Microsoft is investigating 13 spam operations it believes sent millions of junk mail messages through a single PC that the Redmond, Wash.-based developer purposefully set up as a "zombie," the company said Thursday.
Microsoft's action, which was done in conjunction with the Federal Trade Commission (FTC) and Consumer Action, a San Francisco-based advocacy group, was part of a call to arms against zombies, compromised computers that are used without their owners' permission to send spam, launch denial-of-service (DoS) attacks, and spread worms and viruses.
"The widespread use of zombie computers to commit crimes over the Internet presents a very real danger to law-abiding computer users," said Tim Cranton, the director of Microsoft's Internet Safety division.
Earlier this year, Cranton said, Microsoft set up a "clean" PC, then infected it with malicious code commonly used by attackers to turn a computer into a zombie. Researchers then monitored the PC's use of the Internet for 20 days, and tallied the number of messages sent through it.
"In those 20 days, this one computer received 5 million connection requests from spammers, and sent 18 million spam messages," said Cranton.
That amount of data was impossible to analyze, so Microsoft focused on the three most-active spamming days, when 470,00 connection requests were made of the PC, and about 1.8 million messages were sent through it.
Microsoft then used the IP addresses of the computers requesting connections, and the addresses of the Web sites advertised in the sent spam, to identify 13 distinct spamming groups. In some cases, those IP addresses and sites were compared to spam samples captured by Microsoft's Hotmail honeypots.

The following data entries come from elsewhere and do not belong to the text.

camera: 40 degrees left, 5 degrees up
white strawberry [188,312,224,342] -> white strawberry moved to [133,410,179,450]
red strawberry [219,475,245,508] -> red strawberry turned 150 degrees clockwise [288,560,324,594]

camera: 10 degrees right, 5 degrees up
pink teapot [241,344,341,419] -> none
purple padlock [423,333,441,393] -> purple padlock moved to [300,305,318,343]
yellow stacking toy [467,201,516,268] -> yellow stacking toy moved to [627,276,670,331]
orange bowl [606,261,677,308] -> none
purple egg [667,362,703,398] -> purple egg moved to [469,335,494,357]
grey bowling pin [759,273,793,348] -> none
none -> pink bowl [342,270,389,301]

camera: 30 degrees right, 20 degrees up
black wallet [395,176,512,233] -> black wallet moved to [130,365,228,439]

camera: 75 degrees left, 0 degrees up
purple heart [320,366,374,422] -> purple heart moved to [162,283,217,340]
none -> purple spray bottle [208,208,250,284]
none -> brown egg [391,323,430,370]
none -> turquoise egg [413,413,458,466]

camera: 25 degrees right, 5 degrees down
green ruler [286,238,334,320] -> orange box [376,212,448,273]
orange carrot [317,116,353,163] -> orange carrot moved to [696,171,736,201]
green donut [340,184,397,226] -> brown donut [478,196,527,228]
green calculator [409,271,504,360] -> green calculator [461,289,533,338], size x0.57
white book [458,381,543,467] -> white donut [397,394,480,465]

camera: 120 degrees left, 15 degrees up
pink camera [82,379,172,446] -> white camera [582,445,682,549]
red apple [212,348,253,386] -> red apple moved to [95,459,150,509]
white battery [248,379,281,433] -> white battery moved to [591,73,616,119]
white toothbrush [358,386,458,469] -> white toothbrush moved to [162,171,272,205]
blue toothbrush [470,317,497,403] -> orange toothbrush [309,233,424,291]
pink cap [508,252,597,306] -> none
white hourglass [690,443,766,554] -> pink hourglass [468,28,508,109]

“By inserting ourselves in the spammers’ path and looking upstream, we have been able to see things we have never been able to see before,” Cranton said.
Microsoft filed a civil lawsuit Aug. 17 in King County, Wash., and named 13 "John Doe" defendants so that it could use discovery to learn the spammers' true identities.
"We have identified [some] names through the discovery process, and we're verifying their involvement, or non-involvement," added Cranton. "Then we'll name the spam operators." He refused to give out additional details of the investigation, but did say that several of the spammers were operating in the U.S., and so could be prosecuted under the federal CAN-SPAM Act.
"Hopefully, we'll be able to turn over the results of our investigation for criminal prosecution under CAN-SPAM," Cranton added. "We need to take a few more steps, but in the next two to three months, I think we can name these spammers."
At the same press conference, Dan Salsburg, the assistant director of the FTC's Bureau of Consumer Protection, urged all computer users to do their part to stymie zombies.
"The FTC is taking aggressive steps to stop zombies and protect consumers, but consumers also need to insure that zombies aren't on their computers," Salsburg said.